1 September 2011

A Woman Killed with Kindness at the NT

Some good reviews and an offer on the tickets persuaded me to go and see A Woman Killed with Kindness at the National Theatre.

I had done my usual pre-theatre research, i.e. I had just seen it mentioned in some tweets, so it was something of a shock when the Upstairs Downstairs characters starting speaking in a Shakespearean manner with the prose containing old words and phrases as well as having a steady rhythm to it.

Another surprise was soon to come to me,
As the dialogue rhymed occasionally.

The play opens with a high-society wedding.

We meet some of the groom's friends and in their friendly banter a high-stakes bet is arranged concerning fine country pursuits involving horses and dogs.

The scene shifts to the other half of the stage where we see the house of the friend with whom the bet was made.

He arrives back from the wedding very drunk and is put to bed by his sister and staff. This is clearly something that they are used to doing.

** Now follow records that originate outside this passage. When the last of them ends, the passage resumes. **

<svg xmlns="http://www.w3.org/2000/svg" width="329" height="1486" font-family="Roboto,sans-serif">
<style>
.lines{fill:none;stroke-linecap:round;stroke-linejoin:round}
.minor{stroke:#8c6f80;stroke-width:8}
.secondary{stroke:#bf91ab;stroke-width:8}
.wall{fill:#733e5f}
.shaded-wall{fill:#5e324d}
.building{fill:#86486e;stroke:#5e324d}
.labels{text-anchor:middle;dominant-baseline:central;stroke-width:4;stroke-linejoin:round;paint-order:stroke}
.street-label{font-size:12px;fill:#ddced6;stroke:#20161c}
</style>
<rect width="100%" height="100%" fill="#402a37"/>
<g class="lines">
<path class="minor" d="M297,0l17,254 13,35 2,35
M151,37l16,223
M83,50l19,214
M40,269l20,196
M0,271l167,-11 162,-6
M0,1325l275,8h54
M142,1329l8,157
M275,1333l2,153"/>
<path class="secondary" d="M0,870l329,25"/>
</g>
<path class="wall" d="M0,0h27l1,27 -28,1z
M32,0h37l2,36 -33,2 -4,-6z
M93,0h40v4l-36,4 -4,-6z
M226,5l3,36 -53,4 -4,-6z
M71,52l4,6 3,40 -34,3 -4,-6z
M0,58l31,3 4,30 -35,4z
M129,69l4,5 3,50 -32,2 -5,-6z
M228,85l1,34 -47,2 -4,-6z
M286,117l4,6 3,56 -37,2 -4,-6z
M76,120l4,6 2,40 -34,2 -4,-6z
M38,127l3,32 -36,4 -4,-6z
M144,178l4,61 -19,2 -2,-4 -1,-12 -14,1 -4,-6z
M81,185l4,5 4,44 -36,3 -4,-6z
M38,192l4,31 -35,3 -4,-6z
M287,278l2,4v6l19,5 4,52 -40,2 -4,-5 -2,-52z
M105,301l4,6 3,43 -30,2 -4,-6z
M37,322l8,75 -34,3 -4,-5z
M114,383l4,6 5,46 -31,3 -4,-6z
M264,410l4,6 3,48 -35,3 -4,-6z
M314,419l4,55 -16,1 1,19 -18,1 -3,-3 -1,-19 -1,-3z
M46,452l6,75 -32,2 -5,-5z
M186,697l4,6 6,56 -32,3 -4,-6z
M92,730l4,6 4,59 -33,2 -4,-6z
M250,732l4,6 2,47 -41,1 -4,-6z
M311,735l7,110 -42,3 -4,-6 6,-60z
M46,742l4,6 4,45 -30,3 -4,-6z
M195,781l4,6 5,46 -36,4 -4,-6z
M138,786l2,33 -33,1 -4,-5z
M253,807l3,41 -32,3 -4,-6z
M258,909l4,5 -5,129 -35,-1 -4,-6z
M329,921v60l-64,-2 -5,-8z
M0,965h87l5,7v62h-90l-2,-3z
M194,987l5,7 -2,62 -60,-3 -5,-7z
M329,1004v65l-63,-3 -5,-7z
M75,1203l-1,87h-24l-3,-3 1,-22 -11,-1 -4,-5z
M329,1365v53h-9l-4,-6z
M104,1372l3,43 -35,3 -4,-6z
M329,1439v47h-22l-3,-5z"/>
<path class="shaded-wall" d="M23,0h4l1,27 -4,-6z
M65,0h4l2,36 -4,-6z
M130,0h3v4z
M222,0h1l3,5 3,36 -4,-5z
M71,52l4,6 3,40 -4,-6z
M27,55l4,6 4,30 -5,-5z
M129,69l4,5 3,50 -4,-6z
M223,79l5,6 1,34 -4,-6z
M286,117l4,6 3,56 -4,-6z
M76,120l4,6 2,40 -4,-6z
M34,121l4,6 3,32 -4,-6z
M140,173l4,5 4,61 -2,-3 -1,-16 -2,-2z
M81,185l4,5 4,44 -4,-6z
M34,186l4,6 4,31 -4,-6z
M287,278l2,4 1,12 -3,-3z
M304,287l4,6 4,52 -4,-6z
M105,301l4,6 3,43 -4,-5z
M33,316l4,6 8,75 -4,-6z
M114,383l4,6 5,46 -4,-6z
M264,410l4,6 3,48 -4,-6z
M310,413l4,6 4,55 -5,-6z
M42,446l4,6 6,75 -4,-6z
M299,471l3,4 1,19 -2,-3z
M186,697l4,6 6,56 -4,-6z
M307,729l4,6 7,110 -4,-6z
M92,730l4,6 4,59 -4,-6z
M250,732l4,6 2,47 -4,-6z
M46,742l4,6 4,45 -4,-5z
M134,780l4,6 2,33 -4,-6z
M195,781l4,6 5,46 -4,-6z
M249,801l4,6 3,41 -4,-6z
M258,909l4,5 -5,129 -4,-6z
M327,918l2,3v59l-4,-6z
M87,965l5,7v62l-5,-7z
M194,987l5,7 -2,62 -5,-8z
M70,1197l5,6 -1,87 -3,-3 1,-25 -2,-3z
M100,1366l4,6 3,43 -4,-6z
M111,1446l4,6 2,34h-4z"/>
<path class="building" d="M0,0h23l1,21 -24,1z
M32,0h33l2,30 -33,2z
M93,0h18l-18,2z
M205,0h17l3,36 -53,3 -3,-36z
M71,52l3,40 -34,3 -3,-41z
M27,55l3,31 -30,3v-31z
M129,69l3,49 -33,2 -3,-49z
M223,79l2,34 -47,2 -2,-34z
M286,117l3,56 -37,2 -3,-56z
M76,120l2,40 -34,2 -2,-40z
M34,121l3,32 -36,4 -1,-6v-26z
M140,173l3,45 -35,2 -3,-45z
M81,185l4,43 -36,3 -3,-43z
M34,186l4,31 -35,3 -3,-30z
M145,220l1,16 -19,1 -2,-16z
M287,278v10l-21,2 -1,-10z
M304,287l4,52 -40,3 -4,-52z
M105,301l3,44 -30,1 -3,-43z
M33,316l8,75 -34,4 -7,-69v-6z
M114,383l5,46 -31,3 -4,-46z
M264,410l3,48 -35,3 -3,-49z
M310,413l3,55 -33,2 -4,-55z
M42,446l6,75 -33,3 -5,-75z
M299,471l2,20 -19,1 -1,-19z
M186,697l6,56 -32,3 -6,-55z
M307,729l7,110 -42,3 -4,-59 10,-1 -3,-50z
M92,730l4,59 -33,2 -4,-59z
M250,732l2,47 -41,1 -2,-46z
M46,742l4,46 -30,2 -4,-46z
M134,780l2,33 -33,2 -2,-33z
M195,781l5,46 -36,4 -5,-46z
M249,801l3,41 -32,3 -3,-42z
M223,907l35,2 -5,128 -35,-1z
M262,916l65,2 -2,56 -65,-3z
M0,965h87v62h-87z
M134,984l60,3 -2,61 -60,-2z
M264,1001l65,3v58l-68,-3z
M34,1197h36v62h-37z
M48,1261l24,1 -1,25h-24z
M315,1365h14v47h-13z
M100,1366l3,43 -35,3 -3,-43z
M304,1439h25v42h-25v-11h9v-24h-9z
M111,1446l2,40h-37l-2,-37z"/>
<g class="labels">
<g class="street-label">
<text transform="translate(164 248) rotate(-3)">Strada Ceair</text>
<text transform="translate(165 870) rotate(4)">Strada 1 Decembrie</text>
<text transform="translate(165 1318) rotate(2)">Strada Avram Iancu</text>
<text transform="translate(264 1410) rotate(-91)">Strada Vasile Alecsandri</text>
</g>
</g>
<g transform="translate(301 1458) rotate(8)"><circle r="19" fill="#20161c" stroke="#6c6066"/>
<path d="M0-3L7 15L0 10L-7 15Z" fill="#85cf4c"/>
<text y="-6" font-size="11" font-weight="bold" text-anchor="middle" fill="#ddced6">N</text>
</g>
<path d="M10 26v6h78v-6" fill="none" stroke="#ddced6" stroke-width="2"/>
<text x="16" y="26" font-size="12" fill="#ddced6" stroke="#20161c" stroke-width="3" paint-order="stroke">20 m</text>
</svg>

The story starts with wedding bliss
But soon things start to go amiss.

The happy couple start off happily enough (though the wedding night itself was graphically grim) and soon the bride becomes a mother.

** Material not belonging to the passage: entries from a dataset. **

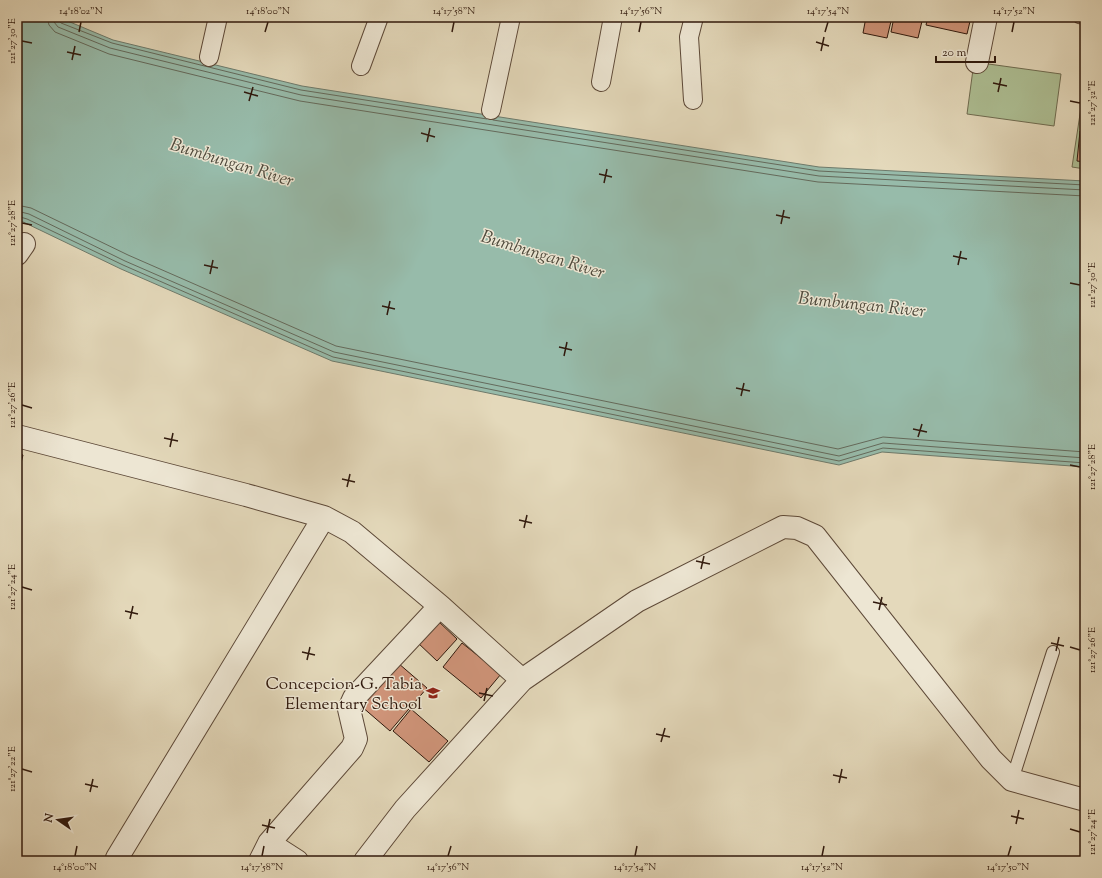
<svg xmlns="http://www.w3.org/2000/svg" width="1102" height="878" font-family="'Sorts Mill Goudy',serif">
  <rect width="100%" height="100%" fill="#e4d9bb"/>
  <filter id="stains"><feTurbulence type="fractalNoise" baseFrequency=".005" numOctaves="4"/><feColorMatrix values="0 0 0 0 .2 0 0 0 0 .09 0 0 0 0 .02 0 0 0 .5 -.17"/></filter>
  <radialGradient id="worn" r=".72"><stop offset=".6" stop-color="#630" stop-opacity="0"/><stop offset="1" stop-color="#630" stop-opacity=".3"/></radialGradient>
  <!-- green -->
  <path fill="#aec095" stroke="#6f6c51" d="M974,62L1061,74L1054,126L967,114Z
    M1085,81V169L1072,167Z"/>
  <!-- water -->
  <path fill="#97bbaa" stroke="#6e7a6b" d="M17,17H58L113,40L302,86L819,167L1085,181V467L882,452L839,465L332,361L121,269L17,219Z"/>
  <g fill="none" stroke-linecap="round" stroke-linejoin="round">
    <!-- shore -->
    <path stroke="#646a5c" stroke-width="1" d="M47,17L49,25L55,32L109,54L300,101L818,182L1085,196
      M53,17L54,22L58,27L110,48L301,95L819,176L1085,190
      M58,17L59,20L61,23L112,43L301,90L487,119
      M493,120L819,171L1085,185
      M17,205L31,208L128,255L336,346L838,449L883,437L1085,452
      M17,211L29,214L125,261L334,352L839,456L883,443L1085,458
      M17,216L27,219L123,265L333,357L839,461L883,448L1085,463"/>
  </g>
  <!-- building -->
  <path fill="#cf9479" stroke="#30190d" d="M866,17H892L887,38L863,33Z
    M894,17H923L918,38L891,32Z
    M928,17H971L967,34L926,25Z
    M1080,131L1085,132V162L1077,161Z
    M17,453L23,455L17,479Z
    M437,620L457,639L437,661L417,642Z
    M462,643L501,674L481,698L443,667Z
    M398,663L427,688L390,731L361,706Z
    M411,709L448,741L429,762L393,731Z"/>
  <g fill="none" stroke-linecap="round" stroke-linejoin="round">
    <defs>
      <path id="service" d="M1079,17L1085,18
        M1012,780L1053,652"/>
      <path id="pedestrian" d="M209,57L218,17
        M361,66L379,17
        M601,82L613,17
        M693,100L689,37L694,17
        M491,110L511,17"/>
      <path id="minor" d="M977,62L986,17
        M17,254L24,244
        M17,436L246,495L324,517L352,532L440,606L522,680
        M269,843L297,861
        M117,858L324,517
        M260,861L269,843L352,748L356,739L349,709L354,698L440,606
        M365,861L405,809L522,680L637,601L783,527L797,528L815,536L991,759L1012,780L1085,800"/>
    </defs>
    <!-- service casing -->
    <use href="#service" stroke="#5d4938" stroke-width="14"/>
    <!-- pedestrian casing -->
    <use href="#pedestrian" stroke="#5d4938" stroke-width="20"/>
    <!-- minor casing -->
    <use href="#minor" stroke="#5d4938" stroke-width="24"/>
    <!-- service -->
    <use href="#service" stroke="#ede6d3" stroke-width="12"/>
    <!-- pedestrian -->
    <use href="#pedestrian" stroke="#ede6d3" stroke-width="18"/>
    <!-- minor -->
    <use href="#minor" stroke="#ede6d3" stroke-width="22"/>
  </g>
  <!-- ticks -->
  <path fill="none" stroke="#30190d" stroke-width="1.5" d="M79,32L81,22M265,32L268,22M452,32L454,22M639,32L641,22M825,32L828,22M1012,32L1014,22M22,41L32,43M816,42L829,46M821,51L824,37M67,52L81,55M72,60L75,46M993,83L1007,86M244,92L258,96M998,92L1001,78M249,101L253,87M1070,101L1080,103M421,133L435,137M427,142L430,128M599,174L612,177M604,183L607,169M776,215L790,218M22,223L32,225M781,224L784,210M953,256L967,259M204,265L218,268M958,265L961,251M210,274L213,260M1070,283L1080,285M382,306L395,309M387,315L390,301M559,347L572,350M564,356L567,342M736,388L750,391M741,396L744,383M22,405L32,408M913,429L927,432M918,437L922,424M164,438L178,441M170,447L173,433M1070,465L1080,467M342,479L355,482M347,487L350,474M519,520L532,523M524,528L527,515M696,561L710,564M701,569L704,556M22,587L32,590M873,602L887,605M879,610L882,597M125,611L138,614M130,619L133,606M1051,643L1064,646M1070,647L1080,650M1056,651L1059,637M302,652L315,655M307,660L310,647M479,693L493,696M484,701L487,688M656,734L670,737M661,742L665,728M22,769L32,772M833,775L847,778M839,783L842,769M85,784L98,787M90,792L93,779M1011,816L1024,819M1016,824L1019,810M262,825L275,828M1070,829L1080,832M267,833L270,819M75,856L77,846M262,856L264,846M448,856L451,846M635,856L637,846M822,856L824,846M1008,856L1011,846"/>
  <!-- icons -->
  <defs>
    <symbol id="school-bare" viewBox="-9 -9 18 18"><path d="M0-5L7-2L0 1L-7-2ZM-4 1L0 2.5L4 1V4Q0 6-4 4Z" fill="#8f2418" stroke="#ede6d3" stroke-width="2.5" paint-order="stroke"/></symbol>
  </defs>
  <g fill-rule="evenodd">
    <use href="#school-bare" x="423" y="683" width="20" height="20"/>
  </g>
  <g text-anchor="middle" stroke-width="3" stroke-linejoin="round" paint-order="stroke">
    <!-- poi labels -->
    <g font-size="17" fill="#30190d" stroke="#ede6d3" text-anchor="end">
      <text x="422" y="689">Concepcion-G. Tabia<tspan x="422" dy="20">Elementary School</tspan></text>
    </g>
    <!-- water labels -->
    <g font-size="18" font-style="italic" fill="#4f4a3c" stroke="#ede6d3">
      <text transform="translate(232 162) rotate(17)" y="6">Bumbungan River</text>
      <text transform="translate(543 254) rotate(17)" y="6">Bumbungan River</text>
      <text transform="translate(862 304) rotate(6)" y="6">Bumbungan River</text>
    </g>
  </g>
  <!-- margin -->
  <rect width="1102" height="878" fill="none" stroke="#e4d9bb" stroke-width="44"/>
  <!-- north arrow -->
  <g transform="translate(58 820) rotate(283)" stroke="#ede6d3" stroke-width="3" paint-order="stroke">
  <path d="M0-3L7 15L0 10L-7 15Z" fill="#30190d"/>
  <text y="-6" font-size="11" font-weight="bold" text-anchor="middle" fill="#30190d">N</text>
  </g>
  <!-- scale -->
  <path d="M936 56v6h59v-6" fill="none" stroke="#30190d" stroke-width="2"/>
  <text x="942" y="56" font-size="12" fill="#30190d" stroke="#ede6d3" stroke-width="3" paint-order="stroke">20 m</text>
  <rect x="22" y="22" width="1058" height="834" fill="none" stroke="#30190d" stroke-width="1.5"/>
  <g font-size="10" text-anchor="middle" fill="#30190d">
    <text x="81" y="14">14°18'02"N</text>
    <text x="268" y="14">14°18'00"N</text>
    <text x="454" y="14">14°17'58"N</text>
    <text x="641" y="14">14°17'56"N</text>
    <text x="828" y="14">14°17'54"N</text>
    <text x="1014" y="14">14°17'52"N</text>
    <text transform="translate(11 41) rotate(-90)" y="4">121°27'30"E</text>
    <text transform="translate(1091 103) rotate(-90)" y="4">121°27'32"E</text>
    <text transform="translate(11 223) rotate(-90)" y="4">121°27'28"E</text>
    <text transform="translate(1091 285) rotate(-90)" y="4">121°27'30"E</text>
    <text transform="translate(11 405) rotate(-90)" y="4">121°27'26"E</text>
    <text transform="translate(1091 467) rotate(-90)" y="4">121°27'28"E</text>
    <text transform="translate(11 587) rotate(-90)" y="4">121°27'24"E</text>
    <text transform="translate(1091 650) rotate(-90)" y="4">121°27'26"E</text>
    <text transform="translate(11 769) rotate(-90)" y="4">121°27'22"E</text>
    <text transform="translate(1091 832) rotate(-90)" y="4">121°27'24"E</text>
    <text x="75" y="870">14°18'00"N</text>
    <text x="262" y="870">14°17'58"N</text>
    <text x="448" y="870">14°17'56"N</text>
    <text x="635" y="870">14°17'54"N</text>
    <text x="822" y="870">14°17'52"N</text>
    <text x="1008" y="870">14°17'50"N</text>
  </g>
  <rect width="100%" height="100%" filter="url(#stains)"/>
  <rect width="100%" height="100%" fill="url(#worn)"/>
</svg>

The trouble starts when a friend of the husband is invited to stay in their house for a while.

He fancies his chances with the bride,
And his advances are not denied.

Disturbingly this relationship starts when she is heavily pregnant.

Nearby things are not going much better.

The alcoholic brother has money troubles and the house is only kept going thanks to the careful management of his sister.

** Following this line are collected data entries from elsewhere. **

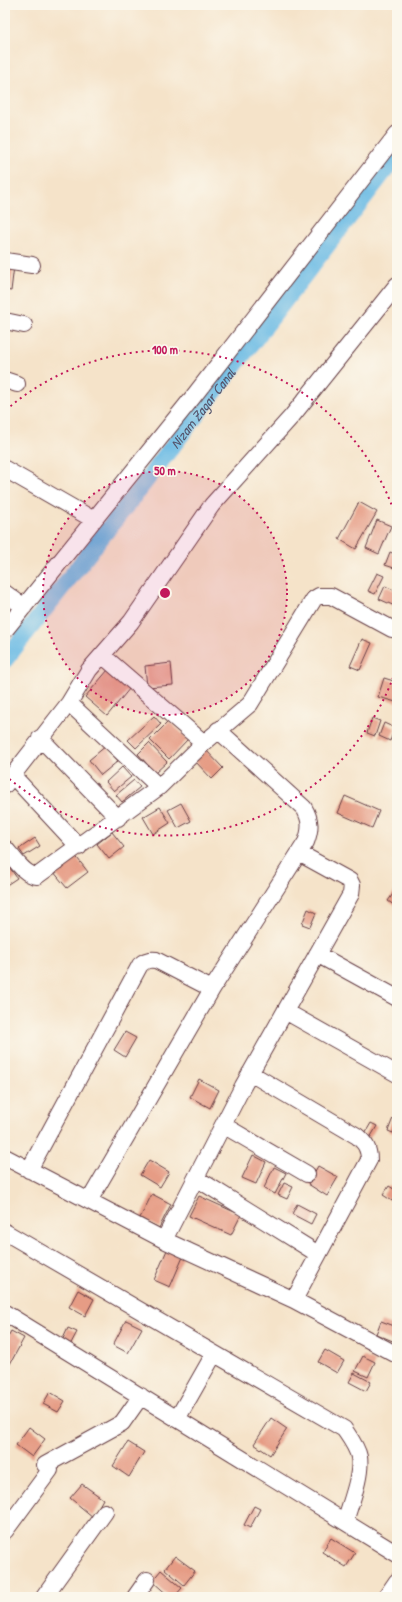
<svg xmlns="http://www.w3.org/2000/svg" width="402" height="1602" font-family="'Patrick Hand',sans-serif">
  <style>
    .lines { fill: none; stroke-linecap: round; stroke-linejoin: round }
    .canal { stroke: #69bae4; stroke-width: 17 }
    .building { fill: #e69c85 }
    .street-casing { stroke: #643c43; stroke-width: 18 }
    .street { stroke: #fff; stroke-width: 16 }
    .ring { fill: none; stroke: #c2185b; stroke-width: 2; stroke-dasharray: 2 4 }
    .labels { text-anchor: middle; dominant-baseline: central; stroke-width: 3.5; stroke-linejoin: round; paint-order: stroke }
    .water-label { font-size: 14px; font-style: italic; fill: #55556c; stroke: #fbf7ec }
    .centre { fill: #c2185b; stroke: #fbf7ec; stroke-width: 2 }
    .ring-label { font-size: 12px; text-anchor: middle; font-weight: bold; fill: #c2185b; stroke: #fbf7ec; stroke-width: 3.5; stroke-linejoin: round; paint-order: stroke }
  </style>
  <rect width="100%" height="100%" fill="#fbf7ec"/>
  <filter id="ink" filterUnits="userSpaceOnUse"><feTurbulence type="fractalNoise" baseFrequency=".025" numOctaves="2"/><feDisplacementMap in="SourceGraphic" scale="8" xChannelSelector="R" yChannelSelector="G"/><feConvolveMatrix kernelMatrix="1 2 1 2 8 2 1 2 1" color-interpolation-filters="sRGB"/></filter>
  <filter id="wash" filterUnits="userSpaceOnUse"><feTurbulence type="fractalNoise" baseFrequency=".012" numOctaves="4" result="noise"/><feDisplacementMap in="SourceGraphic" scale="16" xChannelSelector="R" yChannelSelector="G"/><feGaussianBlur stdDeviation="0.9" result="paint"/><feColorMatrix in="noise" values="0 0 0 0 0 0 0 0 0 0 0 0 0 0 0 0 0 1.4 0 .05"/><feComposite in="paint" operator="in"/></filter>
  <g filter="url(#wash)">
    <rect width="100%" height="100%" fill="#f5e3c9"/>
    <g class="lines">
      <path class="canal" id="s1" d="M5 660 141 487 397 155"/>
    </g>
    <g id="blocks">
      <path class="building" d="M5 265 14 266 11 291 5 290Z
        M5 398 8 420 5 421Z
        M359 502 377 512 356 549 339 539Z
        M377 520 391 526 379 554 366 548Z
        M390 552 397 555V569L385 565Z
        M377 573 384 576 375 594 368 591Z
        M397 585V607L379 599 385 586 394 590Z
        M362 639 372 643 360 670 350 666Z
        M171 663 173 685 147 687 145 666Z
        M108 670 130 688 107 716 85 697Z
        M384 678 397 682 396 702 378 697Z
        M154 716 161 724 136 748 128 740Z
        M372 718 380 721 375 736 367 733Z
        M169 721 188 739 169 759 150 740Z
        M384 723 395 728 390 741 379 736Z
        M149 743 167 762 155 773 138 754Z
        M106 746 118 761 101 775 89 760Z
        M205 749 223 768 212 779 194 760Z
        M122 767 131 777 114 791 106 782Z
        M134 780 140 787 122 802 116 795Z
        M345 796 379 811 372 828 338 813Z
        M181 803 191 821 178 828 168 810Z
        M160 807 170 823 153 834 143 817Z
        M112 832 124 847 109 859 97 844Z
        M35 838 40 846 24 856 19 849Z
        M74 854 88 872 67 888 53 871Z
        M7 864 17 878 5 886V866Z
        M397 888V907L388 901Z
        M308 909 316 913 310 927 302 924Z
        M125 1032 136 1038 125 1057 114 1050Z
        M199 1079 219 1090 210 1108 190 1097Z
        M393 1118 397 1120V1125L393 1133 388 1131Z
        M371 1123 377 1126 370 1138 364 1135Z
        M253 1155 266 1162 256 1184 242 1178Z
        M149 1160 169 1172 160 1187 140 1175Z
        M318 1166 338 1177 327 1196 308 1184Z
        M274 1167 286 1173 275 1194 264 1188Z
        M284 1183 293 1187 287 1199 278 1195Z
        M389 1186 397 1191V1204L383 1195Z
        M152 1194 171 1204 159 1228 140 1218Z
        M199 1196 241 1215 231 1235 189 1216Z
        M297 1204 316 1214 311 1224 292 1214Z
        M167 1250 183 1257 170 1287 154 1280Z
        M78 1290 94 1299 85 1316 69 1307Z
        M126 1320 142 1328 128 1353 113 1345Z
        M381 1321 397 1327V1337L395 1342 376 1334Z
        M68 1328 77 1332 69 1347 61 1343Z
        M11 1331 24 1338 10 1364 5 1361V1342Z
        M325 1350 344 1361 337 1373 318 1362Z
        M363 1356 375 1362 368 1377 355 1371Z
        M354 1373 371 1382 366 1391 349 1382Z
        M50 1392 65 1401 58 1412 43 1404Z
        M271 1418 287 1429 270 1455 254 1444Z
        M29 1427 45 1439 32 1457 16 1445Z
        M128 1442 144 1452 129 1477 113 1466Z
        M82 1484 103 1499 93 1517 70 1498Z
        M254 1506 260 1509 250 1528 244 1525Z
        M331 1538 355 1553 346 1567 322 1552Z
        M175 1556 195 1571 184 1585 165 1569Z
        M161 1570 182 1588 174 1597H170L152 1581Z"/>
    </g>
  </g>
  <g filter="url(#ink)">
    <use href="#blocks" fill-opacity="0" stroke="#643c43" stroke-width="1"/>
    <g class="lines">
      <g class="street-casing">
        <path id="street" d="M5 261 32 265
          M5 321 24 325
          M5 380 17 384
          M5 469 94 520
          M5 593 24 607
          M5 630 193 397 397 134
          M102 655 204 743
          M69 703 159 787
          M40 738 118 818
          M13 776 79 847
          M5 785 69 703 89 670 131 622 212 505 292 416 397 285
          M5 848C14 858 24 875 37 876L159 787 204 743 250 704 314 599 319 596H331L392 629 397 630
          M317 954 397 998
          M285 1011 397 1074
          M250 1073 357 1136C365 1143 369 1148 369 1160L294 1300
          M223 1125 307 1174
          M5 1157 164 1240 294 1300 397 1355
          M29 1170 140 965C145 960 149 959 156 960L212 989
          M196 1178 318 1254
          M89 1201 212 989 306 842C311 829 311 820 304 808L218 730
          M5 1232 344 1429C350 1438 357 1447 359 1457 362 1476 350 1504 345 1522
          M164 1240 243 1086 351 894 352 885 350 881 299 853
          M5 1313 397 1554
          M177 1419 214 1354
          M45 1465 122 1423 141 1396
          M5 1531 50 1470
          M44 1597 105 1512
          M135 1597 147 1580
          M386 1597 397 1581"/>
      </g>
      <use href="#street" class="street"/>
    </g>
  </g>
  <circle cx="165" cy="593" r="122" fill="#c2185b" fill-opacity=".12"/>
  <g class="ring">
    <circle cx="165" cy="593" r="122"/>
    <path d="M397 666A243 243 0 0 1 6 776M6 410A243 243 0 0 1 397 520"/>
  </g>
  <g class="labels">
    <g class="water-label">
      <text stroke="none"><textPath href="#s1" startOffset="320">Nizam Zagar Canal</textPath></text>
    </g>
  </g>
  <circle cx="165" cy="593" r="6" class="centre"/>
  <g class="ring-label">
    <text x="165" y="354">100 m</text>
    <text x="165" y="475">50 m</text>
  </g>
  <rect width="402" height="1602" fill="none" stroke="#fbf7ec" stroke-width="20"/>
</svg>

This includes selling some paintings.

A rich friend offers to clear the debt,
But only if wedding demands are met.

And so the tragedy unfolds. In one house a woman is cursed by her illicit relationship and in the other a woman is cursed by the need for money.

Seeing the two stories unfold side by side is very effective and the two hours slides past easily and the now out of date custom of having an interval is not noticed.

The twin tragedies (and the larger one in the title) may come as little surprise but its a good yarn carried along at a decent pace, delivered superbly by the cast and staged intelligently but not fussily.

There may be nothing exceptional about the play but there is nothing at all wrong with it either and what you get is a good solid show. And that's good enough any day.